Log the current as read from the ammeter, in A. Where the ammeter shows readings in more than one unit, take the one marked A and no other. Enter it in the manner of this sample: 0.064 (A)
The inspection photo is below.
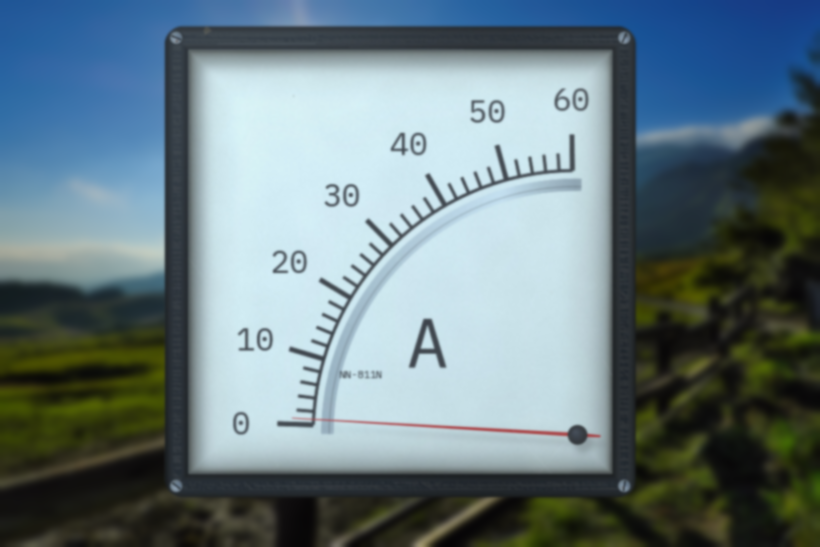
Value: 1 (A)
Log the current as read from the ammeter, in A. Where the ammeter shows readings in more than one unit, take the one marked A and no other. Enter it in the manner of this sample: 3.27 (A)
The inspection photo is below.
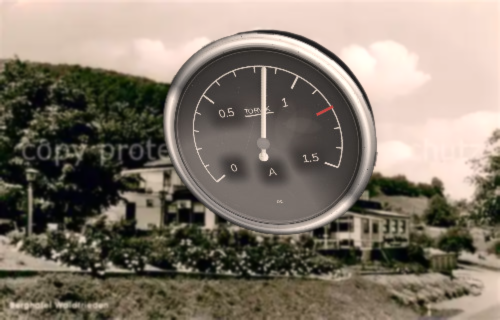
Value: 0.85 (A)
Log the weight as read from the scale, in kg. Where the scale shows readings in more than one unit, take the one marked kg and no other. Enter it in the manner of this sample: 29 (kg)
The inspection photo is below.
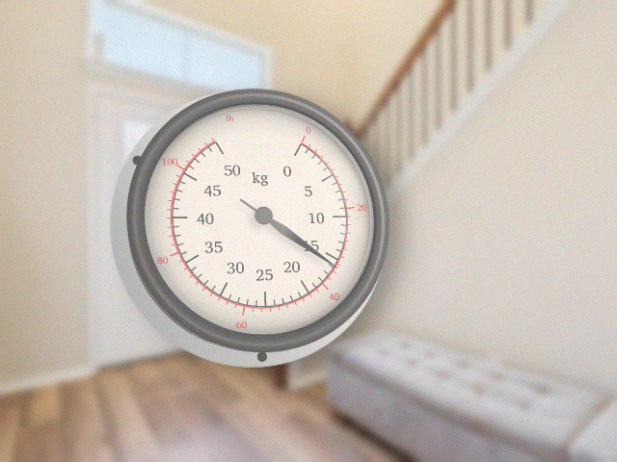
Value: 16 (kg)
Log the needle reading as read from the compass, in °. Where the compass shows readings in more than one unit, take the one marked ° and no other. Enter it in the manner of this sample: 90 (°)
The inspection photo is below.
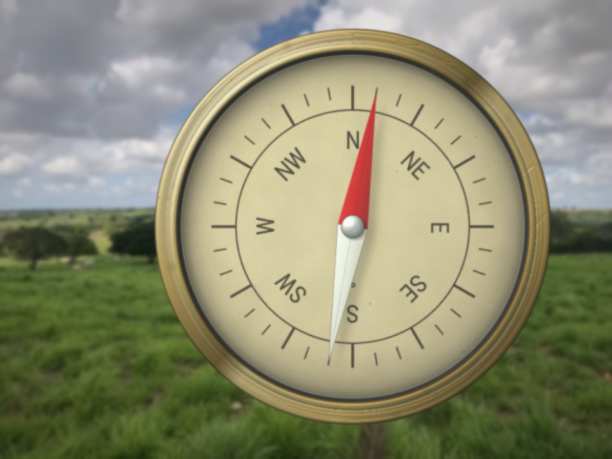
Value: 10 (°)
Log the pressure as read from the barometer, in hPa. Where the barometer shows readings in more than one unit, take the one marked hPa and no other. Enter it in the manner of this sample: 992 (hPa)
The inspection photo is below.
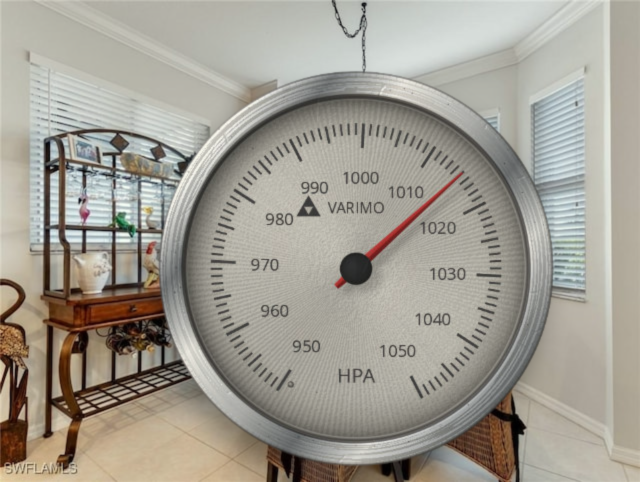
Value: 1015 (hPa)
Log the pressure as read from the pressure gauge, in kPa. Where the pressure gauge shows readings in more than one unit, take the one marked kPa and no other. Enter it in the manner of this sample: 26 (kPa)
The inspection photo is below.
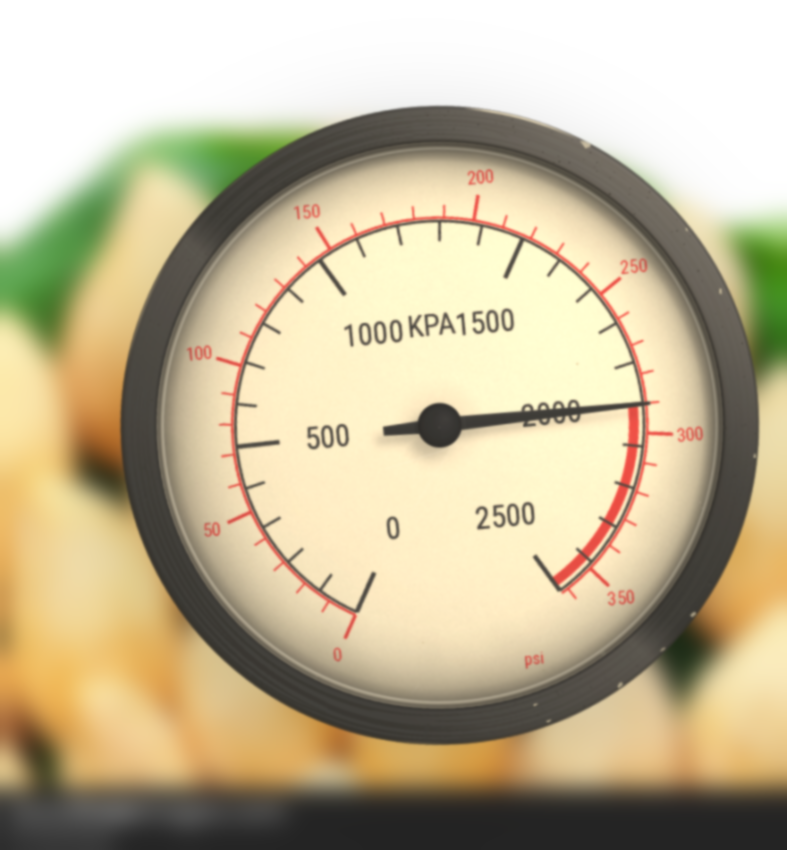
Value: 2000 (kPa)
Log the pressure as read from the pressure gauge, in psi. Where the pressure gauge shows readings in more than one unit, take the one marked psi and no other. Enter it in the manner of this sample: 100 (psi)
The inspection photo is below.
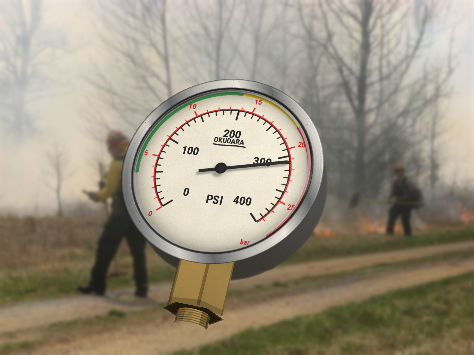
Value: 310 (psi)
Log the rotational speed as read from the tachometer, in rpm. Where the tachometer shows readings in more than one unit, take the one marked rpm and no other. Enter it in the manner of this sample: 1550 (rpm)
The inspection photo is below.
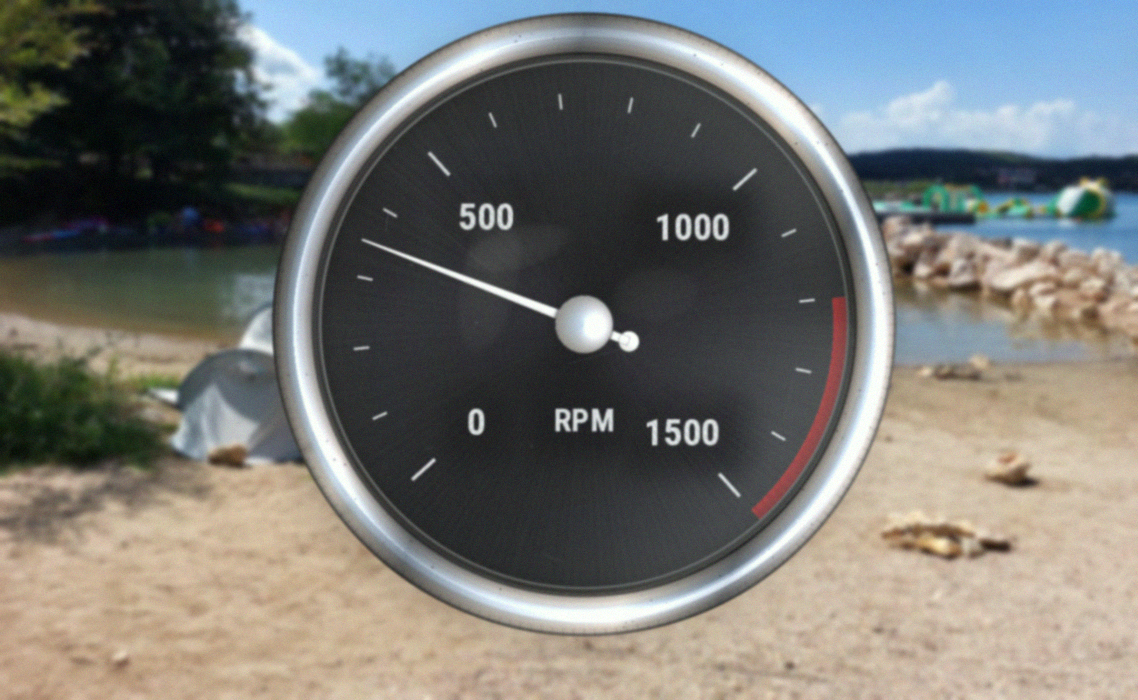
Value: 350 (rpm)
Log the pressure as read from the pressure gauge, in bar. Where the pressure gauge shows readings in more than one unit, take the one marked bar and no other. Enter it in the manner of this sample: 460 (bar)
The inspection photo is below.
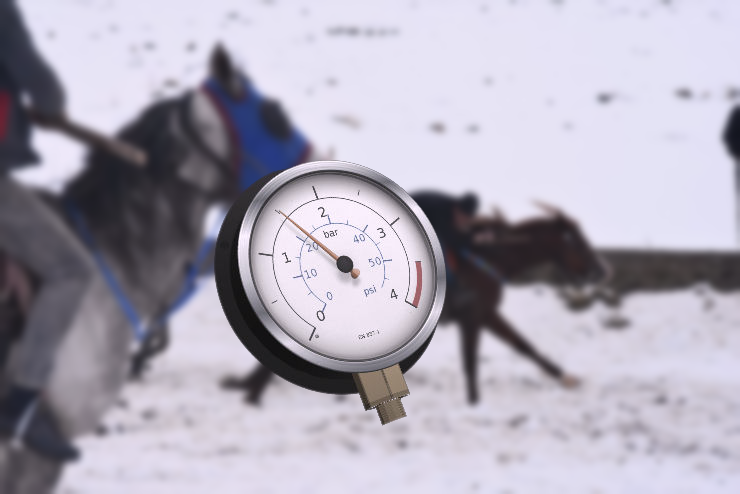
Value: 1.5 (bar)
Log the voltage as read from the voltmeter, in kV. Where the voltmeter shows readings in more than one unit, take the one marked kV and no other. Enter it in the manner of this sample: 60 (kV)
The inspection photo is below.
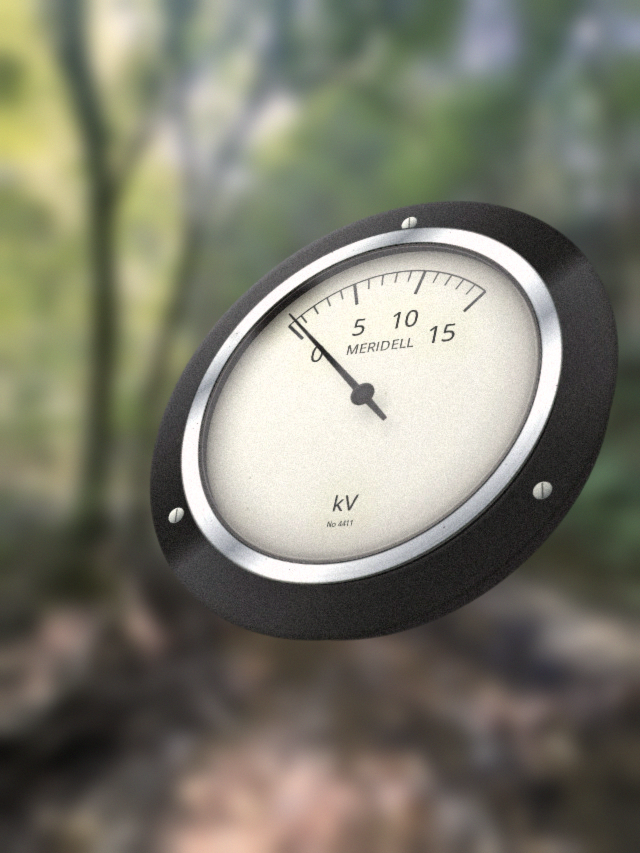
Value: 0.5 (kV)
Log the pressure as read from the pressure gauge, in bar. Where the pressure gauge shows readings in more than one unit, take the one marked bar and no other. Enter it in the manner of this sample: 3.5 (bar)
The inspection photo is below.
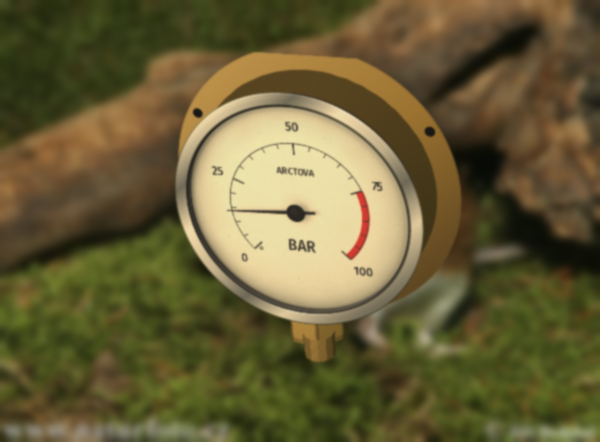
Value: 15 (bar)
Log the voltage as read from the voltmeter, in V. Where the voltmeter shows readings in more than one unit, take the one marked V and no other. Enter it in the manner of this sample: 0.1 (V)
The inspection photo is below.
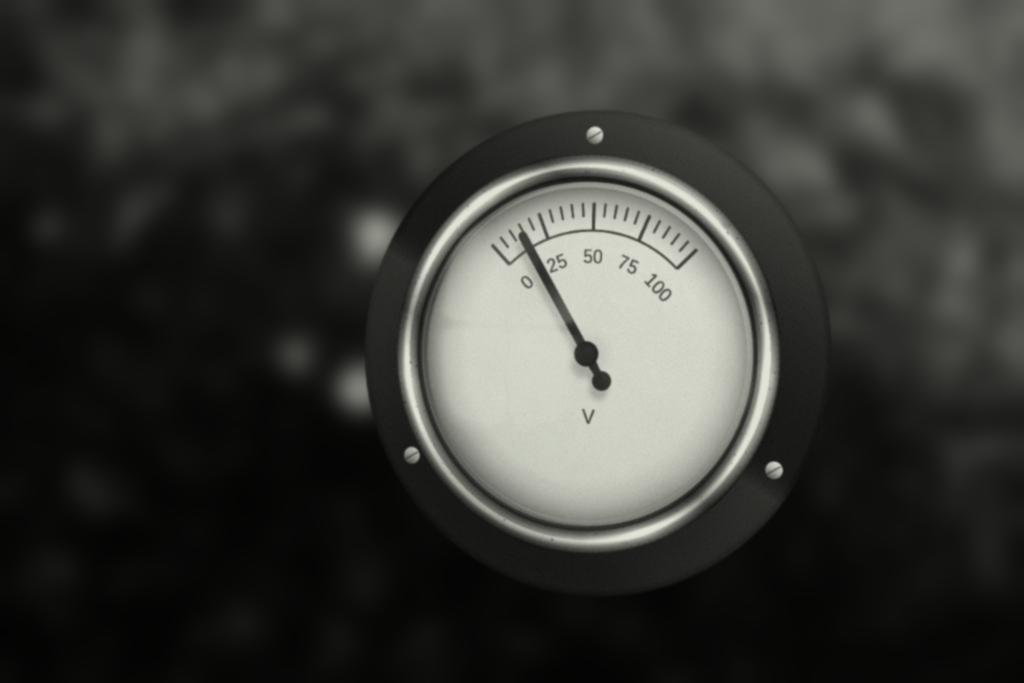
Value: 15 (V)
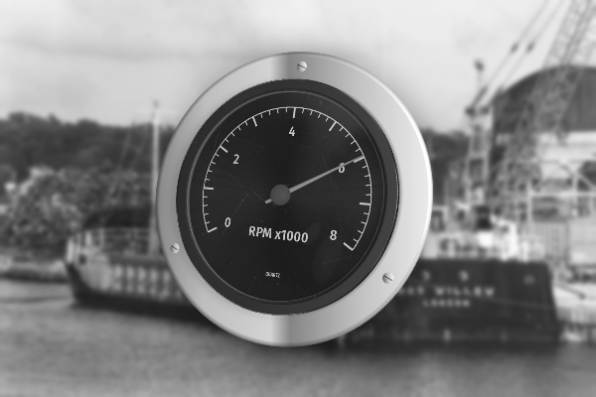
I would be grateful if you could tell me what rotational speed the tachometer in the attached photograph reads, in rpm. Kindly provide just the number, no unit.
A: 6000
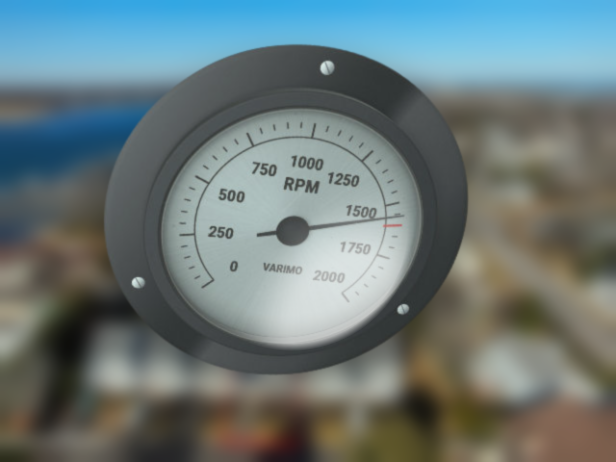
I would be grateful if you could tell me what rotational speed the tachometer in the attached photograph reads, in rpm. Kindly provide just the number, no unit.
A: 1550
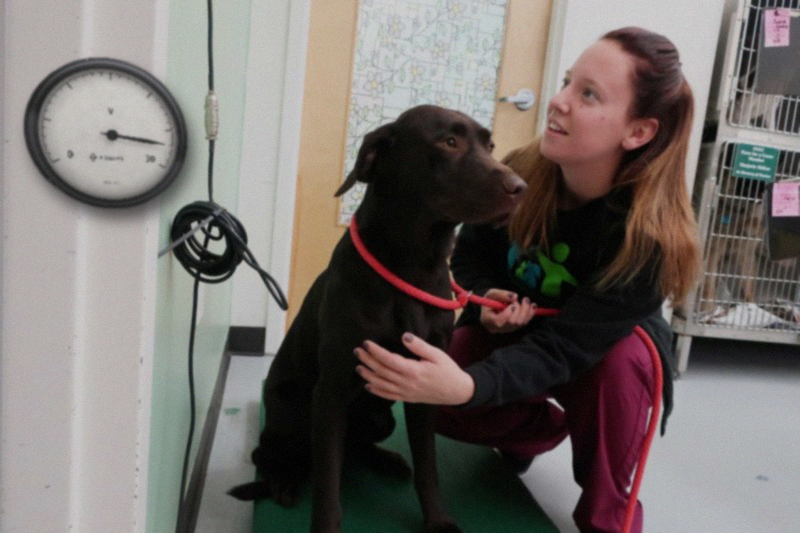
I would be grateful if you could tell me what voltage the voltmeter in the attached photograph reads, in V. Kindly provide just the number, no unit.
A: 27
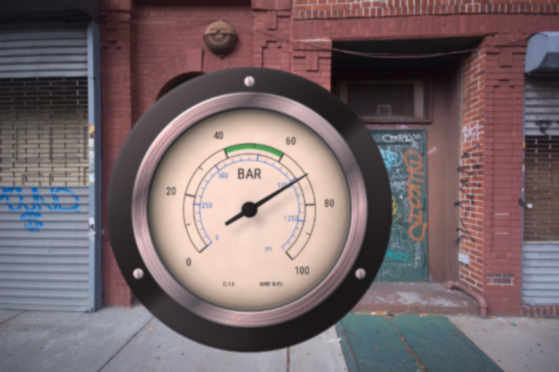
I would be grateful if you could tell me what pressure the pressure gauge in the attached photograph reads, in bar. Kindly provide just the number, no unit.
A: 70
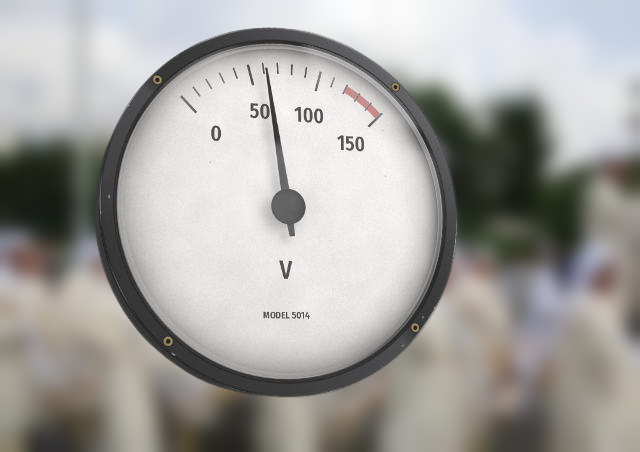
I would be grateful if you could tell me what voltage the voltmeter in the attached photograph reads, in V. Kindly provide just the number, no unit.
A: 60
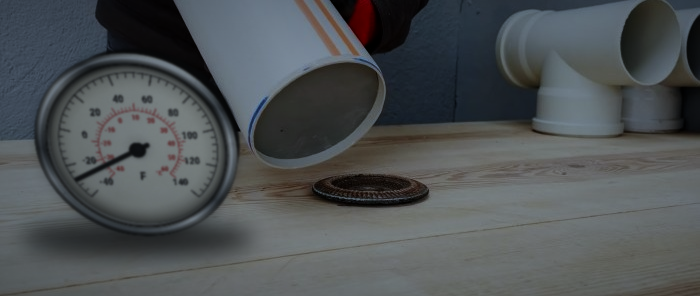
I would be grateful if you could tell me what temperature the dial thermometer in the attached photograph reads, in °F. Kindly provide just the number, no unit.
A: -28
|---|
Exercise >>
Rewrite the part of the material that opens with the line containing "Log the pressure as read from the barometer, in" and closes with the line containing "Value: 0.5 (kV)" as a Markdown table with columns Row and Text. Number each line in Row, skip blank lines, and leave out the pictures.

Task response >>
| Row | Text |
|---|---|
| 1 | Log the pressure as read from the barometer, in hPa. Where the barometer shows readings in more than one unit, take the one marked hPa and no other. Enter it in the manner of this sample: 992 (hPa) |
| 2 | The inspection photo is below. |
| 3 | Value: 1015 (hPa) |
| 4 | Log the pressure as read from the pressure gauge, in kPa. Where the pressure gauge shows readings in more than one unit, take the one marked kPa and no other. Enter it in the manner of this sample: 26 (kPa) |
| 5 | The inspection photo is below. |
| 6 | Value: 2000 (kPa) |
| 7 | Log the pressure as read from the pressure gauge, in psi. Where the pressure gauge shows readings in more than one unit, take the one marked psi and no other. Enter it in the manner of this sample: 100 (psi) |
| 8 | The inspection photo is below. |
| 9 | Value: 310 (psi) |
| 10 | Log the rotational speed as read from the tachometer, in rpm. Where the tachometer shows readings in more than one unit, take the one marked rpm and no other. Enter it in the manner of this sample: 1550 (rpm) |
| 11 | The inspection photo is below. |
| 12 | Value: 350 (rpm) |
| 13 | Log the pressure as read from the pressure gauge, in bar. Where the pressure gauge shows readings in more than one unit, take the one marked bar and no other. Enter it in the manner of this sample: 460 (bar) |
| 14 | The inspection photo is below. |
| 15 | Value: 1.5 (bar) |
| 16 | Log the voltage as read from the voltmeter, in kV. Where the voltmeter shows readings in more than one unit, take the one marked kV and no other. Enter it in the manner of this sample: 60 (kV) |
| 17 | The inspection photo is below. |
| 18 | Value: 0.5 (kV) |